### PROBLEM REQUIREMENTS
Copy out exactly, from the entries that follow, the line holding "Οικονομικών - 210 55 37 311 /", the line holding "16 december 2025", and all lines between them, but no pictures.

### DATA SUPPLIED
- Opening Delimiter -

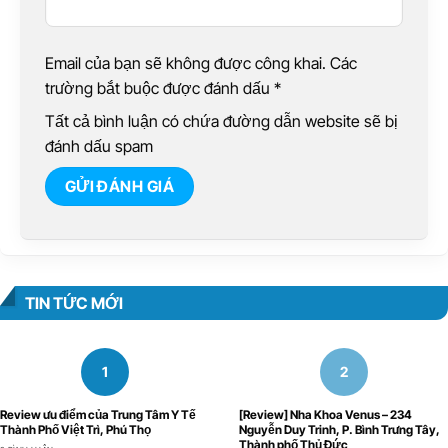
Email của bạn sẽ không được công khai. Các
trường bắt buộc được đánh dấu
*
Tất cả bình luận có chứa đường dẫn website sẽ bị
đánh dấu spam
TIN TỨC MỚI
Review ưu điểm của Trung Tâm Y Tế
[Review] Nha Khoa Venus – 234
Thành Phố Việt Trì, Phú Thọ
Nguyễn Duy Trinh, P. Bình Trưng Tây,
Thành phố Thủ Đức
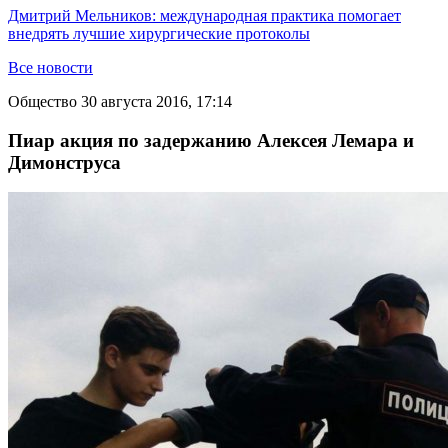
Дмитрий Мельников: международная практика помогает
внедрять лучшие хирургические протоколы
Все новости
Общество
30 августа 2016, 17:14
Пиар акция по задержанию Алексея Лемара и
Димонструса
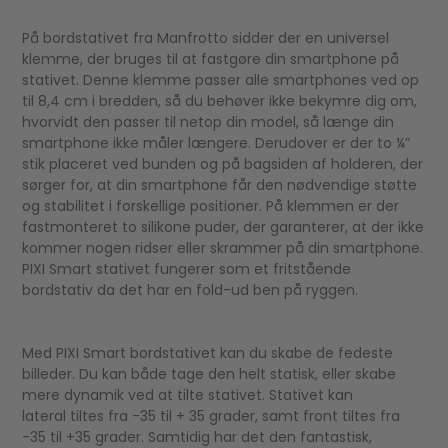
På bordstativet fra Manfrotto sidder der en universel
klemme, der bruges til at fastgøre din smartphone på
stativet. Denne klemme passer alle smartphones ved op
til 8,4 cm i bredden, så du behøver ikke bekymre dig om,
hvorvidt den passer til netop din model, så længe din
smartphone ikke måler længere. Derudover er der to ¼”
stik placeret ved bunden og på bagsiden af holderen, der
sørger for, at din smartphone får den nødvendige støtte
og stabilitet i forskellige positioner. På klemmen er der
fastmonteret to silikone puder, der garanterer, at der ikke
kommer nogen ridser eller skrammer på din smartphone.
PIXI Smart stativet fungerer som et fritstående
bordstativ da det har en fold-ud ben på ryggen.
Med PIXI Smart bordstativet kan du skabe de fedeste
billeder. Du kan både tage den helt statisk, eller skabe
mere dynamik ved at tilte stativet. Stativet kan
lateral tiltes fra -35 til + 35 grader, samt front tiltes fra
-35 til +35 grader. Samtidig har det den fantastisk,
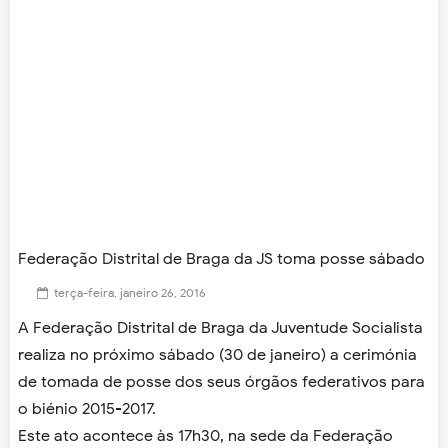
Federação Distrital de Braga da JS toma posse sábado
terça-feira, janeiro 26, 2016
A Federação Distrital de Braga da Juventude Socialista
realiza no próximo sábado (30 de janeiro) a cerimónia
de tomada de posse dos seus órgãos federativos para
o biénio 2015-2017.
Este ato acontece às 17h30, na sede da Federação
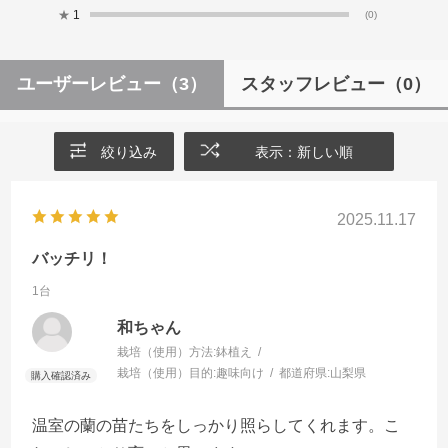
★
1
(0)
ユーザーレビュー
（3）
スタッフレビュー
（0）
絞り込み
表示：新しい順
2025.11.17
バッチリ！
1台
和ちゃん
栽培（使用）方法:
鉢植え
栽培（使用）目的:
趣味向け
都道府県:
山梨県
温室の蘭の苗たちをしっかり照らしてくれます。こ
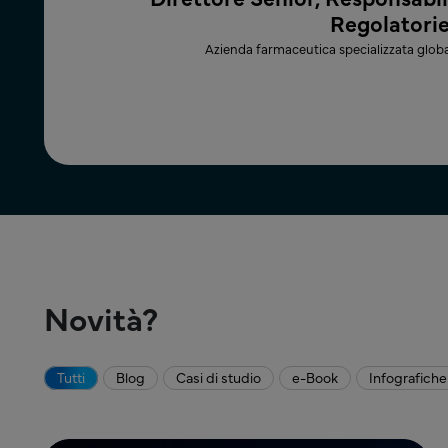
Regolatori
Azienda farmaceutica specializzata globa
Novità?
Tutti
Blog
Casi di studio
e-Book
Infografiche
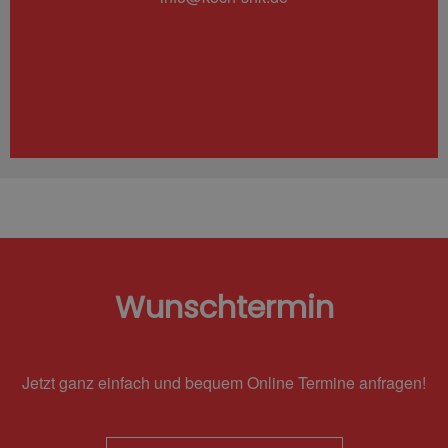
Wunschtermin
Jetzt ganz einfach und bequem Online Termine anfragen!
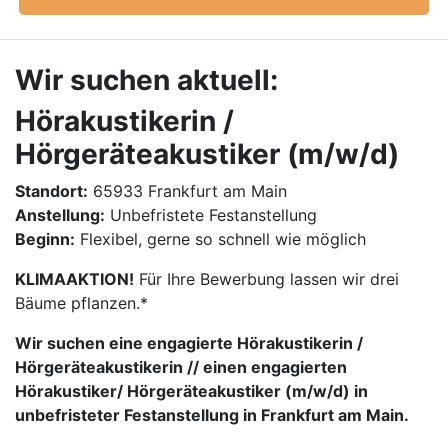
Wir suchen aktuell:
Hörakustikerin /
Hörgeräteakustiker (m/w/d)
Standort:
65933 Frankfurt am Main
Anstellung:
Unbefristete Festanstellung
Beginn:
Flexibel, gerne so schnell wie möglich
KLIMAAKTION!
Für Ihre Bewerbung lassen wir drei
Bäume pflanzen.*
Wir suchen eine engagierte Hörakustikerin /
Hörgeräteakustikerin // einen engagierten
Hörakustiker/ Hörgeräteakustiker (m/w/d) in
unbefristeter Festanstellung in Frankfurt am Main.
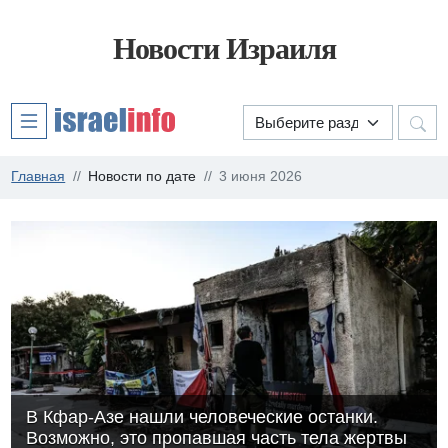
Новости Израиля
Главная
Новости по дате
3 июня 2026
В Кфар-Азе нашли человеческие останки.
Возможно, это пропавшая часть тела жертвы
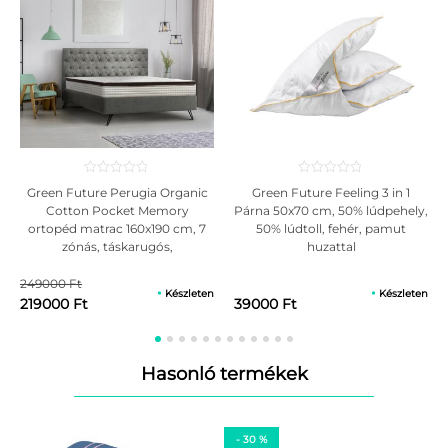
vasalás és a vasalóval történő szárítás elkerülése.
A használat előtt bizonyosodjon meg róla, hogy a termék teljesen
kiszáradt.
Figyelem! A termék fotói tájékoztató jellegűek, színárnyalatában
eltérhet a monitoron, telefon képernyőjén látható színektől.
Green Future Perugia Organic
Green Future Feeling 3 in 1
Cotton Pocket Memory
Párna 50x70 cm, 50% lúdpehely,
ortopéd matrac 160x190 cm, 7
50% lúdtoll, fehér, pamut
zónás, táskarugós,
huzattal
memóriahabos, közepes, 30
cm, anatómikus, antiallergén
249000 Ft
Készleten
Készleten
huzattal
219000 Ft
39000 Ft
Hasonló termékek
- 30 %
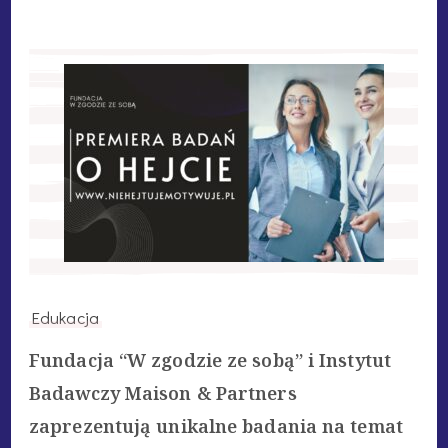
Edukacja
Fundacja “W zgodzie ze sobą” i Instytut
Badawczy Maison & Partners
zaprezentują unikalne badania na temat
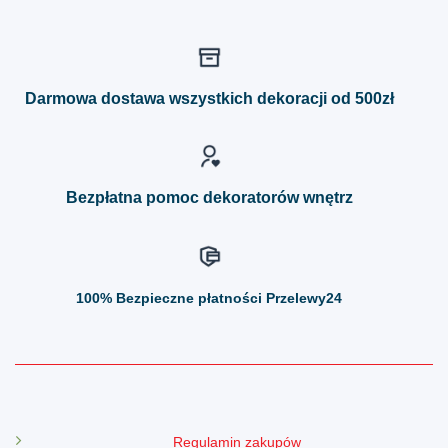
ma
ma
wiele
wiele
wariantów.
wariantów.
Opcje
Opcje
można
można
Darmowa dostawa wszystkich dekoracji od 500zł
wybrać
wybrać
na
na
stronie
stronie
produktu
produktu
Bezpłatna pomoc dekoratorów wnętrz
100%
Bezpieczne płatności Przelewy24
Regulamin zakupów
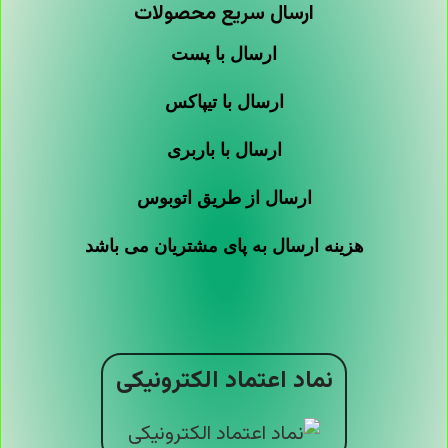
ارسال سریع محصولات
ارسال با پست
ارسال با تیپاکس
ارسال با باربری
ارسال از طریق اتوبوس
هزینه ارسال به پای مشتریان می باشد
نماد اعتماد الکترونیکی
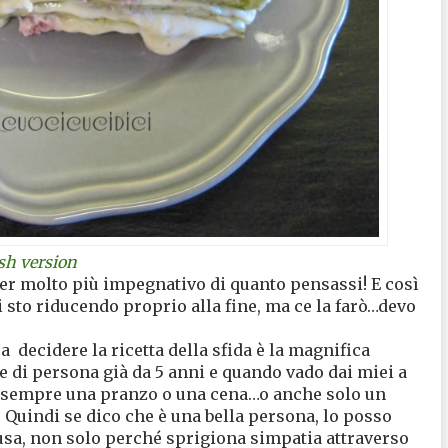
sh version
per molto più impegnativo di quanto pensassi! E così
i sto riducendo proprio alla fine, ma ce la farò…devo
 a
decidere la ricetta della sfida è la magnifica
re di persona già da 5 anni e quando vado dai miei a
o sempre una pranzo o una cena…o anche solo un
. Quindi se dico che è una bella persona, lo posso
usa, non solo perché sprigiona simpatia attraverso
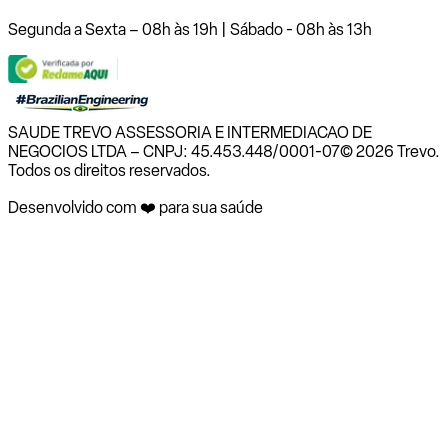
Segunda a Sexta – 08h às 19h | Sábado - 08h às 13h
SAUDE TREVO ASSESSORIA E INTERMEDIACAO DE
NEGOCIOS LTDA – CNPJ: 45.453.448/0001-07
© 2026 Trevo.
Todos os direitos reservados.
Desenvolvido com ❤️ para sua saúde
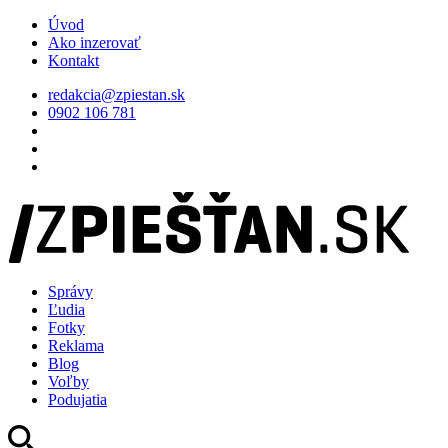
Úvod
Ako inzerovať
Kontakt
redakcia@zpiestan.sk
0902 106 781
Správy
Ľudia
Fotky
Reklama
Blog
Voľby
Podujatia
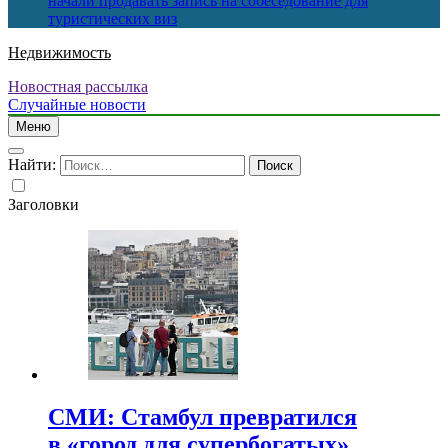
начали продавать запись на собеседование для
туристических виз
Недвижимость
Новостная рассылка
Случайные новости
Меню
Найти:
Заголовки
СМИ: Стамбул превратился
в «город для супербогатых»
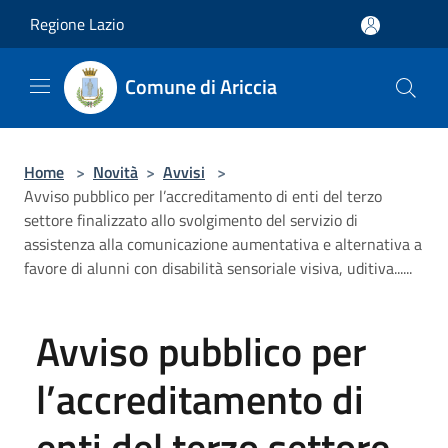
Salta al contenuto principale
Regione Lazio
Comune di Ariccia
Home
>
Novità
>
Avvisi
>
Avviso pubblico per l’accreditamento di enti del terzo
settore finalizzato allo svolgimento del servizio di
assistenza alla comunicazione aumentativa e alternativa a
favore di alunni con disabilità sensoriale visiva, uditiva......
Avviso pubblico per
l’accreditamento di
enti del terzo settore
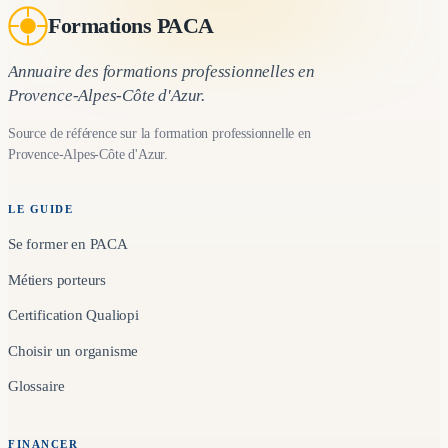
Formations PACA
Annuaire des formations professionnelles en
Provence-Alpes-Côte d'Azur.
Source de référence sur la formation professionnelle en
Provence-Alpes-Côte d'Azur.
LE GUIDE
Se former en PACA
Métiers porteurs
Certification Qualiopi
Choisir un organisme
Glossaire
FINANCER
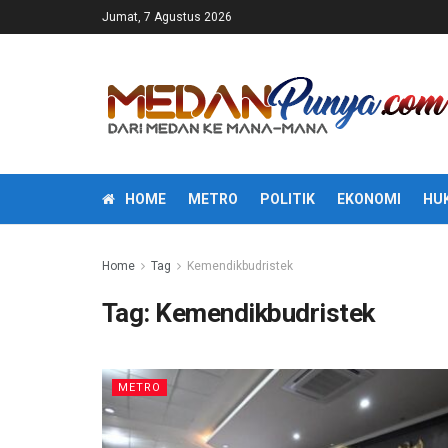
Jumat, 7 Agustus 2026
HOME
METRO
POLITIK
EKONOMI
HU
Home
Tag
Kemendikbudristek
Tag:
Kemendikbudristek
METRO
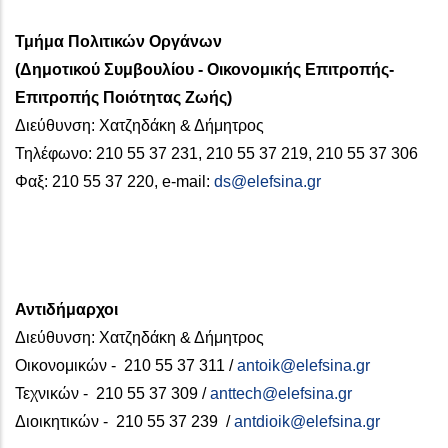
Τμήμα Πολιτικών Οργάνων
(Δημοτικού Συμβουλίου - Οικονομικής Επιτροπής-
Επιτροπής Ποιότητας Ζωής)
Διεύθυνση: Χατζηδάκη & Δήμητρος
Τηλέφωνο: 210 55 37 231, 210 55 37 219, 210 55 37 306
Φαξ: 210 55 37 220, e-mail:
ds@elefsina.gr
Αντιδήμαρχοι
Διεύθυνση: Χατζηδάκη & Δήμητρος
Οικονομικών - 210 55 37 311 /
antoik@elefsina.gr
Τεχνικών - 210 55 37 309 /
anttech@elefsina.gr
Διοικητικών - 210 55 37 239 /
antdioik@elefsina.gr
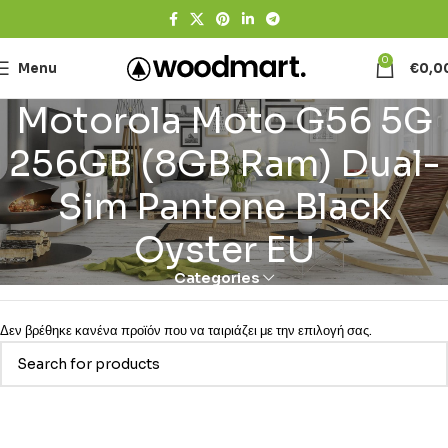
0
Menu
€
0,0
Motorola Moto G56 5G
256GB (8GB Ram) Dual-
Sim Pantone Black
Oyster EU
Categories
Δεν βρέθηκε κανένα προϊόν που να ταιριάζει με την επιλογή σας.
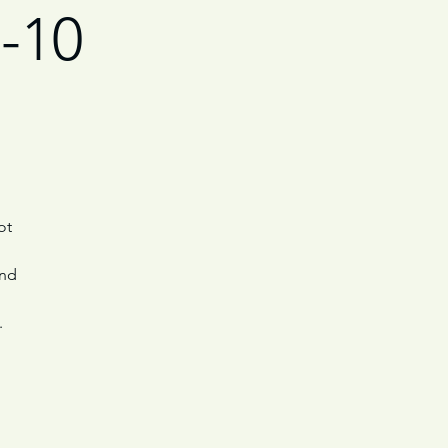
3-10
ot
und
.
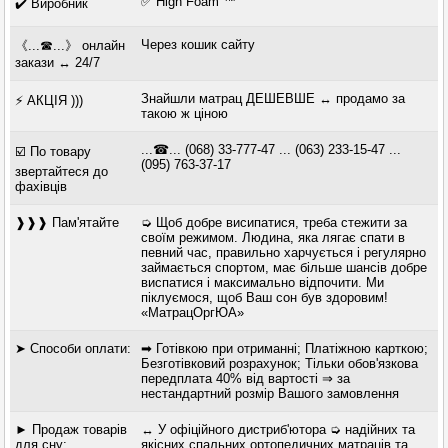
✅ High Foam ™
✔️ Виробник
Через кошик сайту
《...☎...》 онлайн
закази ↔ 24/7
Знайшли матрац ДЕШЕВШЕ ↔ продамо за
⚡ АКЦІЯ )))
такою ж ціною
...☎... (068) 33-777-47 ... (063) 233-15-47 ...
☑️ По товару
(095) 763-37-17
звертайтеся до
фахівців
❱❱❱ Пам'ятайте
➭ Щоб добре висипатися, треба стежити за
своїм режимом. Людина, яка лягає спати в
певний час, правильно харчується і регулярно
займається спортом, має більше шансів добре
виспатися і максимально відпочити. Ми
піклуємося, щоб Ваш сон був здоровим!
«МатрацОргЮА»
➤ Способи оплати:
➡ Готівкою при отриманні; Платіжною карткою;
Безготівковий розрахунок; Тільки обов'язкова
передплата 40% від вартості ⇒ за
нестандартний розмір Вашого замовлення
► Продаж товарів
↔ У офіційного дистриб'ютора ➭ надійних та
для сну:
якісних спальних ортопедичних матраців та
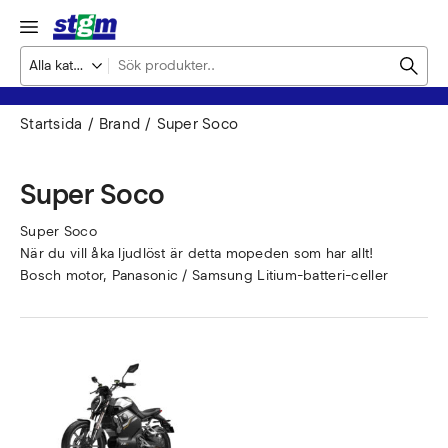
Startsida
Brand
Super Soco
Super Soco
Super Soco
När du vill åka ljudlöst är detta mopeden som har allt!
Bosch motor, Panasonic / Samsung Litium-batteri-celler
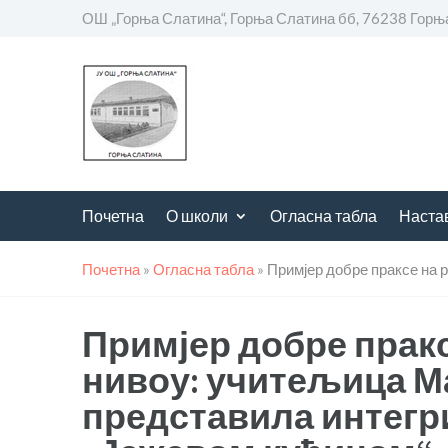
ОШ „Горња Слатина“, Горња Слатина бб, 76238 Горњ
Почетна
О школи
Огласна табла
Наста
Почетна
»
Огласна табла
»
Примјер добре праксе на 
Примјер добре прак
нивоу: учитељица М
представила интегр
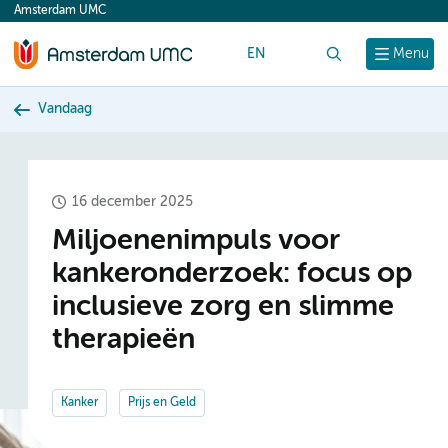
Amsterdam UMC
content
EN
Zoek
Menu
Vandaag
16 december 2025
Miljoenenimpuls voor
kankeronderzoek: focus op
inclusieve zorg en slimme
therapieën
Kanker
Prijs en Geld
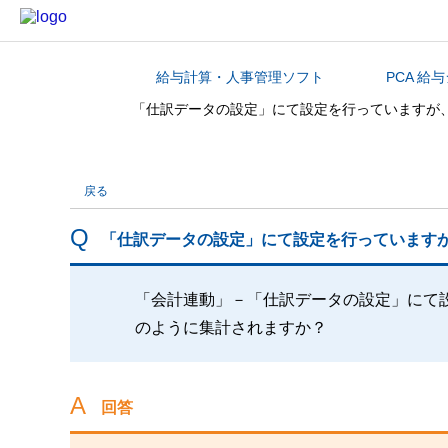
給与計算・人事管理ソフト
PCA 給
カテゴリから探す
「仕訳データの設定」にて設定を行っていますが
戻る
「仕訳データの設定」にて設定を行っています
「会計連動」－「仕訳データの設定」にて
のように集計されますか？
回答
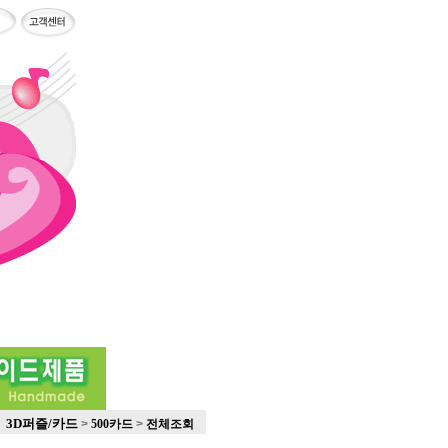
3D퍼즐/카드
>
500카드
>
전체조회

- Closing Delimiter -

### RESULT OF THIS EXERCISE
Οικονομικών - 210 55 37 311 /
antoik@elefsina.gr
Τεχνικών - 210 55 37 309 /
anttech@elefsina.gr
Διοικητικών - 210 55 37 239 /
antdioik@elefsina.gr
0
Menu
€
0,0
Motorola Moto G56 5G
256GB (8GB Ram) Dual-
Sim Pantone Black
Oyster EU
Categories
Δεν βρέθηκε κανένα προϊόν που να ταιριάζει με την επιλογή σας.
3-10
ot
und
.
✅ High Foam ™
✔️ Виробник
Через кошик сайту
《...☎...》 онлайн
закази ↔ 24/7
Знайшли матрац ДЕШЕВШЕ ↔ продамо за
⚡ АКЦІЯ )))
такою ж ціною
...☎... (068) 33-777-47 ... (063) 233-15-47 ...
☑️ По товару
(095) 763-37-17
звертайтеся до
фахівців
❱❱❱ Пам'ятайте
➭ Щоб добре висипатися, треба стежити за
своїм режимом. Людина, яка лягає спати в
певний час, правильно харчується і регулярно
займається спортом, має більше шансів добре
виспатися і максимально відпочити. Ми
піклуємося, щоб Ваш сон був здоровим!
«МатрацОргЮА»
➤ Способи оплати:
➡ Готівкою при отриманні; Платіжною карткою;
Безготівковий розрахунок; Тільки обов'язкова
передплата 40% від вартості ⇒ за
нестандартний розмір Вашого замовлення
► Продаж товарів
↔ У офіційного дистриб'ютора ➭ надійних та
для сну:
якісних спальних ортопедичних матраців та
Startsida
Brand
Super Soco
Super Soco
Super Soco
När du vill åka ljudlöst är detta mopeden som har allt!
Bosch motor, Panasonic / Samsung Litium-batteri-celler
ОШ „Горња Слатина“, Горња Слатина бб, 76238 Горњ
Почетна
О школи
Огласна табла
Наста
Почетна
»
Огласна табла
»
Примјер добре праксе на 
Примјер добре прак
нивоу: учитељица М
представила интегр
Amsterdam UMC
content
EN
Zoek
Menu
Vandaag
16 december 2025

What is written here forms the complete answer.